— EXTRACT TO READ —
○ ○ ○

Ad Valorem Tax Adjustment
On June 7, 2022, the Mississippi PSC approved Mississippi Power's annual ad valorem tax adjustment filing for 2022, resulting in an annual increase in revenues of $5 million, effective with the first billing cycle of July 2022.
Municipal and Rural Associations Tariff
On August 26, 2022, the FERC accepted an amended shared service agreement (SSA) between Mississippi Power and Cooperative Energy, effective July 1, 2022, under which Cooperative Energy will continue to decrease its use of Mississippi Power's generation services under the MRA tariff up to 2.5% annually through 2035. At September 30, 2022, Mississippi Power is serving approximately 400 MWs of Cooperative Energy's annual demand. Beginning in 2036, Cooperative Energy will provide 100% of its electricity requirements at the MRA delivery points under the tariff. Neither party has the option to cancel the amended SSA.

○ ○ ○

— RECORD SET —

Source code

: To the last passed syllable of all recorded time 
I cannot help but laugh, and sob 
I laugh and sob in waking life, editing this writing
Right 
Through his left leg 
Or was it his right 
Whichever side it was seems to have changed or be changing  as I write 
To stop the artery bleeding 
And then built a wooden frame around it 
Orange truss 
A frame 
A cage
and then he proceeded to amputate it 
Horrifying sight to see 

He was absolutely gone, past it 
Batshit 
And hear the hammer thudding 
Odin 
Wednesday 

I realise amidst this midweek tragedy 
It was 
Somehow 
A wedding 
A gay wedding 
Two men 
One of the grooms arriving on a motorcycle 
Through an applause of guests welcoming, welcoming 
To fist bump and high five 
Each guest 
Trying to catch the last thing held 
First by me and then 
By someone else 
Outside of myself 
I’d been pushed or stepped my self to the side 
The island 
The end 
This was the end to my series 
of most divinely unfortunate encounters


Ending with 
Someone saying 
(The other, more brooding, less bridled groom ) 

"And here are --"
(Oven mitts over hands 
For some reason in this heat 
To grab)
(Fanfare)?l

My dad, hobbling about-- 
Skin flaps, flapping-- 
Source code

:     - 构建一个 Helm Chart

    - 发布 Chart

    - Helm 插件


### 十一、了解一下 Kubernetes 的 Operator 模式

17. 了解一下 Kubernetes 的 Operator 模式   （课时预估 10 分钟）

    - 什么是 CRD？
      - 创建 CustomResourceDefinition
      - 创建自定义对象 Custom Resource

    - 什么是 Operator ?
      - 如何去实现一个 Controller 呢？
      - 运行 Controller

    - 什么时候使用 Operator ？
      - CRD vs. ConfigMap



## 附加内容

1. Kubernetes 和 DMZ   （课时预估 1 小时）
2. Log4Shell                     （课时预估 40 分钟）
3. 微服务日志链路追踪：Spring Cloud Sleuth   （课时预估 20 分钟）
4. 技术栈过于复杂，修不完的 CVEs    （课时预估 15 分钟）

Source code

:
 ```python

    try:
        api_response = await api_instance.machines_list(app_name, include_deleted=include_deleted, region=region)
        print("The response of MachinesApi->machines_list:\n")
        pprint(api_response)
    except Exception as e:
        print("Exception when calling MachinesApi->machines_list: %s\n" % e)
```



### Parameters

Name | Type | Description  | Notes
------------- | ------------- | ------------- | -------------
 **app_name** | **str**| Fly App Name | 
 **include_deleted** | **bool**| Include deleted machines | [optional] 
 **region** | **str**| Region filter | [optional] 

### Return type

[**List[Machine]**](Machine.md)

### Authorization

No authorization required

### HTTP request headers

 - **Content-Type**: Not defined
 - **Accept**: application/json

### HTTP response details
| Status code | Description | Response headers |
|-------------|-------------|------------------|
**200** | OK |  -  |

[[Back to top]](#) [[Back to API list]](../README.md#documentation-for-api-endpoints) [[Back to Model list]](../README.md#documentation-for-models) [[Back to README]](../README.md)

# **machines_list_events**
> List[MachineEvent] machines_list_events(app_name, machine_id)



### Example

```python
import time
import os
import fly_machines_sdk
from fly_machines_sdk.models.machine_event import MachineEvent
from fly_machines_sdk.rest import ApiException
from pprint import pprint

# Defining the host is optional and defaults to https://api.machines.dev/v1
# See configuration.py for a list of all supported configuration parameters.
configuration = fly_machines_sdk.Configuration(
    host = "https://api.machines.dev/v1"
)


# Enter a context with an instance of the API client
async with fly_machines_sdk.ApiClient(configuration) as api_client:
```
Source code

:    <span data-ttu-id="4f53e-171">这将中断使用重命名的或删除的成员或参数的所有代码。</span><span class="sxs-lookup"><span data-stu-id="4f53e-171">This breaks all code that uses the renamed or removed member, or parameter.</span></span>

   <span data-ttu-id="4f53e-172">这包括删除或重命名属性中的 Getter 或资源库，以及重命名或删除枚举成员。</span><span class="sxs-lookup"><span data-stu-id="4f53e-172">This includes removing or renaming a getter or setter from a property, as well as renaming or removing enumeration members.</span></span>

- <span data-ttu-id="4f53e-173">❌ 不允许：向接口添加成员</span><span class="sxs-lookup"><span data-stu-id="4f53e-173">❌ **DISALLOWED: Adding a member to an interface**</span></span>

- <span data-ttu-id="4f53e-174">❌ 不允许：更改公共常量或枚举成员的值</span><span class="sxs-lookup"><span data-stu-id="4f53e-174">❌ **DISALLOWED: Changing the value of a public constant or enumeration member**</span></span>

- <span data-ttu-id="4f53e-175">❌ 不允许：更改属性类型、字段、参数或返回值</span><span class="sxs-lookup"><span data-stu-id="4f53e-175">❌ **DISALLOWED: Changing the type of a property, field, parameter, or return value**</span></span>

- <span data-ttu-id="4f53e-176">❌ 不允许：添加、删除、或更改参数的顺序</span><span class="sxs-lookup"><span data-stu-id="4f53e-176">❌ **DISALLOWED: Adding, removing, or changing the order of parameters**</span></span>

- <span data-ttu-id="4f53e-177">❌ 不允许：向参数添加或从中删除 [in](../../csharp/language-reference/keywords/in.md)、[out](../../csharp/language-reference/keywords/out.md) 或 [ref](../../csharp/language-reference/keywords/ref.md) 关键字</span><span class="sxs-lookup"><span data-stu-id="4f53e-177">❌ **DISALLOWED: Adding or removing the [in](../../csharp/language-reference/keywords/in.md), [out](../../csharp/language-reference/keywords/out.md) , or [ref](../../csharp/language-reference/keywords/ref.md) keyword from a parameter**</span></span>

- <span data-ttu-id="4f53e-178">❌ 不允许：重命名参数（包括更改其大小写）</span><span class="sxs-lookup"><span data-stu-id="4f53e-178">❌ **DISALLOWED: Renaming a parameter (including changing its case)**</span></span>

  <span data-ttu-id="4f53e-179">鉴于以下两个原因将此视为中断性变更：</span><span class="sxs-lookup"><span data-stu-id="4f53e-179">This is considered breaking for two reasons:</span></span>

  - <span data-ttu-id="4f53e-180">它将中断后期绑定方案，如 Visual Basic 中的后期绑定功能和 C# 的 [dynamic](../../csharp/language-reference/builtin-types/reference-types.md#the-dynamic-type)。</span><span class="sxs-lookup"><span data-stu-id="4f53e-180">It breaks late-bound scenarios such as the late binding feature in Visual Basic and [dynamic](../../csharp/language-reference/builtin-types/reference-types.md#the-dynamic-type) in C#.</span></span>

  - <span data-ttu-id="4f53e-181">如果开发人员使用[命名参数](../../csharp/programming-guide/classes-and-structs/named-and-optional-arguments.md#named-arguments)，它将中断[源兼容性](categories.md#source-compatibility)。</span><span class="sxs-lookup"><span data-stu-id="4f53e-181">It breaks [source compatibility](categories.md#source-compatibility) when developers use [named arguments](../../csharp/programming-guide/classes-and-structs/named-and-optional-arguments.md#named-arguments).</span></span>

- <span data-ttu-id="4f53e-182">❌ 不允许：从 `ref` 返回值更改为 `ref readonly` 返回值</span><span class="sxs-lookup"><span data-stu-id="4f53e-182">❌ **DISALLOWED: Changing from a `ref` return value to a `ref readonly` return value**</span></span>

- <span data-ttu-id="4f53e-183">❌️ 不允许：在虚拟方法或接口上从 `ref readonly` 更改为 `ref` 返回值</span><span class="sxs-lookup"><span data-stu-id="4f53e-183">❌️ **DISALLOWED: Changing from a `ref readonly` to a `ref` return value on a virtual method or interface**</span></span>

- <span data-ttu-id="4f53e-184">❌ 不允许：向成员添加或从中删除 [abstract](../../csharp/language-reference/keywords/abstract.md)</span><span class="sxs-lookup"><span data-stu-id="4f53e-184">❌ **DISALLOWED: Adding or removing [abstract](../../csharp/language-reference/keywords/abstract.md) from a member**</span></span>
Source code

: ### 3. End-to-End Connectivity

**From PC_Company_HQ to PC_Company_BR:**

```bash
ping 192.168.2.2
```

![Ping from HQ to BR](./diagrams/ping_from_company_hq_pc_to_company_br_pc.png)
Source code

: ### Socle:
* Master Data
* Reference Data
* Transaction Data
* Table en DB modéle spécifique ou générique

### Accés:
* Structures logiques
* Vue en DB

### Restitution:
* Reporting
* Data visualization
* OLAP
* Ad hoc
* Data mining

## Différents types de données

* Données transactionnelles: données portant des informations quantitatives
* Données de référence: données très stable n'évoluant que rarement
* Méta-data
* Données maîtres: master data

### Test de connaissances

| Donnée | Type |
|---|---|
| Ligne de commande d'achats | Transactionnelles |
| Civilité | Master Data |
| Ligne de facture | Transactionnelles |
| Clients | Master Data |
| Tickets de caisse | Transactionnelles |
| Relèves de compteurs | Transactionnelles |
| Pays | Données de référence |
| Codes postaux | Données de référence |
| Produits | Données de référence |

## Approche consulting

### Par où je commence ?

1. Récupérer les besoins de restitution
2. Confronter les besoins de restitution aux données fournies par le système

○ ○ ○

— HOW TO COMPLETE THIS TASK —
Proceed with the text on Mississippi Power's rate and tariff matters, starting after its last sentence. The records have no connection to the text about Mississippi Power's rate and tariff matters.

— ANSWER SPACE —
On July 15, 2022, Mississippi Power filed a request with the FERC for a $23 million increase in annual wholesale base revenues under the MRA tariff and requested an effective date of July 15, 2022. Cooperative Energy has filed a complaint with the FERC challenging the new rates. On September 13, 2022, the FERC issued an order accepting Mississippi Power's request effective September 14, 2022, subject to refund, and establishing hearing and settlement judge procedures. The ultimate outcome of this matter cannot be determined at this time.
Southern Company Gas
Infrastructure Replacement Programs and Capital Projects
Capital expenditures incurred under specific infrastructure replacement programs and capital projects during the first nine months of 2022 were as follows:
UtilityProgram
Nine Months Ended September 30, 2022
(in millions)
Nicor GasInvesting in Illinois$311 
Virginia Natural GasSAVE52 
Atlanta Gas LightSystem Reinforcement Rider51 
Chattanooga GasPipeline Replacement Program
Total$416 
Rate Proceedings
Atlanta Gas Light
On July 1, 2022, Atlanta Gas Light filed its annual GRAM update with the Georgia PSC. The filing requests an annual base rate increase of $53 million based on the projected 12-month period beginning January 1, 2023. Resolution of the GRAM filing is expected by December 28, 2022, with the new rates effective January 1, 2023. The ultimate outcome of this matter cannot be determined at this time.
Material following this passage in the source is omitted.